Sunday, June 17, 2012

The Iowa Caucuses Redux

I wrote back in early January about Iowa’s inane first-in-the-nation caucuses:

They’re little more than a non-binding straw poll of preferences among a minority of registered Republicans. The ‘votes’ mean nothing politically. The caucus attendees, meeting in groups of several to dozens to maybe scores in homes and schools and churches, after hearing last-minute speeches on behalf of the candidates, write down their preferences on blank sheets of paper or raise their hands, the results counted on site, and then the results are phoned in to the Iowa Republican Committee who collate and release them to the media. There are delegates elected at the caucuses to attend county conventions, but they are uncommitted, not bound by any of the preference ‘votes.’ At the county conventions, delegates, also uncommitted, are elected to the state convention where delegates are elected, uncommitted, to the national convention.
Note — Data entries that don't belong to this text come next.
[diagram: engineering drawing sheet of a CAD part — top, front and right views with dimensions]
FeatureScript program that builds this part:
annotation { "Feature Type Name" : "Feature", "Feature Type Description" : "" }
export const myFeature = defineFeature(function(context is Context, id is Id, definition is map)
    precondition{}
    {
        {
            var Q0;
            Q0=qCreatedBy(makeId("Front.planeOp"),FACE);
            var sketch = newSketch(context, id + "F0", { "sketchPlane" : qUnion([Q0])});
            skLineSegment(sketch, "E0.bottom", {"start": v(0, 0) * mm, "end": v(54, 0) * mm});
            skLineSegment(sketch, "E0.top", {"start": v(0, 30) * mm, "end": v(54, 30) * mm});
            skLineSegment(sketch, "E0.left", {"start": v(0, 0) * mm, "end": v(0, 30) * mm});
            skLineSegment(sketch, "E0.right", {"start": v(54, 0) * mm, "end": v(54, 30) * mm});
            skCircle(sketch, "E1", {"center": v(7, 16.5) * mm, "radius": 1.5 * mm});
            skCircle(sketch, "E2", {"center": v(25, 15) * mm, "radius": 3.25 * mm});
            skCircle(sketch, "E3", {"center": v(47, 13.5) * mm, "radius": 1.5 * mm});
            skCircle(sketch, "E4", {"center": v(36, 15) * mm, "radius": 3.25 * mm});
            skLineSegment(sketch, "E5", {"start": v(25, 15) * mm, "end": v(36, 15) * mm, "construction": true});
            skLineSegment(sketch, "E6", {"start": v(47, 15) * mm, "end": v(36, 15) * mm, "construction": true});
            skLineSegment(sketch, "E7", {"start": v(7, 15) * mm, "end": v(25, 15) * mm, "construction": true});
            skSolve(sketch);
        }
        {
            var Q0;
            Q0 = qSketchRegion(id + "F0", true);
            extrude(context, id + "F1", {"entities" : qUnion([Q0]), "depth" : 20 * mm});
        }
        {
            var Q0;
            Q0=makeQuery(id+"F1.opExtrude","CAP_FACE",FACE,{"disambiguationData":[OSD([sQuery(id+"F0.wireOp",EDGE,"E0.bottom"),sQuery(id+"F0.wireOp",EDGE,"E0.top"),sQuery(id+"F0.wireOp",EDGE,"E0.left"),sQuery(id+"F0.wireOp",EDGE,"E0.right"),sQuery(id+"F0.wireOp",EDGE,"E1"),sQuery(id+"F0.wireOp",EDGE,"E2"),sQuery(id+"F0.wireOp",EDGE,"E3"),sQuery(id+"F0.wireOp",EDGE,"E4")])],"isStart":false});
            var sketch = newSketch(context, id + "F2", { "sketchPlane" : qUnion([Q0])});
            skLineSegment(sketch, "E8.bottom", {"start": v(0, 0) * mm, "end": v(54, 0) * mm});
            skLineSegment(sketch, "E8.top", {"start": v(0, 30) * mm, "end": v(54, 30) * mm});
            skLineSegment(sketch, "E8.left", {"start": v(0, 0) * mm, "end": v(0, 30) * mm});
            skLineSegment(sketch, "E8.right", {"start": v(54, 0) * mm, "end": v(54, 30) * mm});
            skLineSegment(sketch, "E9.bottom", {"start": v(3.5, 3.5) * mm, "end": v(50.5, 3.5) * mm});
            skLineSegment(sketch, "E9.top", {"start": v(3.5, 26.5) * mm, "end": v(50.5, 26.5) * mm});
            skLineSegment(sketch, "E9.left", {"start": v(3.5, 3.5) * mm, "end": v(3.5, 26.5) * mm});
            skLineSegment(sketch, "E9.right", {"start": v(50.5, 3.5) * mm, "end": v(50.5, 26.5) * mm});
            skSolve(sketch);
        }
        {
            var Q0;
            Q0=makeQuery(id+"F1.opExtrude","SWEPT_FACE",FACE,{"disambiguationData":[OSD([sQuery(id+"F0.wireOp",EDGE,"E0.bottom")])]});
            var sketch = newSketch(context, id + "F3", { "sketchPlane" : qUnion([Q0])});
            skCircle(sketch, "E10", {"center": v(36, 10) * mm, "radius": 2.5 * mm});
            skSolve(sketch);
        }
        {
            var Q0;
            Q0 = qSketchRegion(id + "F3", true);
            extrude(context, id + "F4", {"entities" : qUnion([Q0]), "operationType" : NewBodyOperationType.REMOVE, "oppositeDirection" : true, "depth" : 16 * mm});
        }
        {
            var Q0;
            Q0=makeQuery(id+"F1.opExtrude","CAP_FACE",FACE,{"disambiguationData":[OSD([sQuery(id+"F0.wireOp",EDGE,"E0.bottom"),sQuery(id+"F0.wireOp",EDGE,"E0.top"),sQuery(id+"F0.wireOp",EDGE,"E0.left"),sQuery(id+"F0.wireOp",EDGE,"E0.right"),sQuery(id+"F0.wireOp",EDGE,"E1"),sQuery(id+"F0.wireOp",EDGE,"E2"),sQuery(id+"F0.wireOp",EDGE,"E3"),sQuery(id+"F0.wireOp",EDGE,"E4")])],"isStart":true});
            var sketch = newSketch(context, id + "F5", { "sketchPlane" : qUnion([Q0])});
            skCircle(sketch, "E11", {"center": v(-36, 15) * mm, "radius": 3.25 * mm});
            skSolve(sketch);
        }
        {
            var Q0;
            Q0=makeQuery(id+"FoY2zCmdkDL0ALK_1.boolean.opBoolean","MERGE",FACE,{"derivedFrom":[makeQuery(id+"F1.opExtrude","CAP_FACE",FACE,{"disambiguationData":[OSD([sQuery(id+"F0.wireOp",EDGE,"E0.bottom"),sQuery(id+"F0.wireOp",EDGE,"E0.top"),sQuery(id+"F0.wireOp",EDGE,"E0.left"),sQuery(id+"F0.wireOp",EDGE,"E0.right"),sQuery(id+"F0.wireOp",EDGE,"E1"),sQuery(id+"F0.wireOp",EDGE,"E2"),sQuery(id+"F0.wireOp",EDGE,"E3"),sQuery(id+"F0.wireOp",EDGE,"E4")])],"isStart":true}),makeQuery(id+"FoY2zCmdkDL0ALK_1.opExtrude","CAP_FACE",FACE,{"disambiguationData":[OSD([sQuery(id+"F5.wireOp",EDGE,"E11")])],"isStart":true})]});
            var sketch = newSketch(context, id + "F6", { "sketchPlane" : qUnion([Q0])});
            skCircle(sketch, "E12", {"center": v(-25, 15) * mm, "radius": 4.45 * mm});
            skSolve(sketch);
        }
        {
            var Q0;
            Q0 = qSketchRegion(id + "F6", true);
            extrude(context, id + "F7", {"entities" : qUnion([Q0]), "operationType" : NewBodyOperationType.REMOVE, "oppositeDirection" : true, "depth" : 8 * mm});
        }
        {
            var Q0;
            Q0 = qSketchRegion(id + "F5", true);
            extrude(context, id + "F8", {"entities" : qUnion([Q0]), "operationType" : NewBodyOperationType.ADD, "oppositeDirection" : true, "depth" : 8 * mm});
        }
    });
Of course, the course of the caucuses this year played out even more silly than usual. Late on the night of the caucuses, Mitt Romney was declared the “winner” (of no committed delegates) by the wide margin of 8 votes. But about a month later, another count discovered that the “winner” (also of no committed delegates) was Rick Santorum with a 30-some margin. So the county conventions came and went, and yesterday was the state convention, and the almost 2,000 delegates there voted to send 23 of the 28 delegates Iowa gets at the national convention . . . for Ron Paul, who came in a strong third place back in January. I don’t understand all the political machinations, but apparently the Paul people were much more successful than the Romney people in manipulating the system to push through their delegates and agenda from the county to the state to the national conventions. They aren’t expected to cast their votes for Paul – but then they weren’t expected to get almost all of the Iowa delegates either – but they are vowing to push the Paul agenda in platform committee meetings and wherever else they can. More power to them, I say. The more splintered the Republican Party comes out of their national convention – especially with the nutty fringe splinters of the Paul campaign, the Tea Party, and the Birthers – the harder it will be for Mitt Romney to claim distance from those who helped boost him to the nomination. And if nothing else, perhaps this farce will put an end to Iowa’s first-in-the-nation silliness.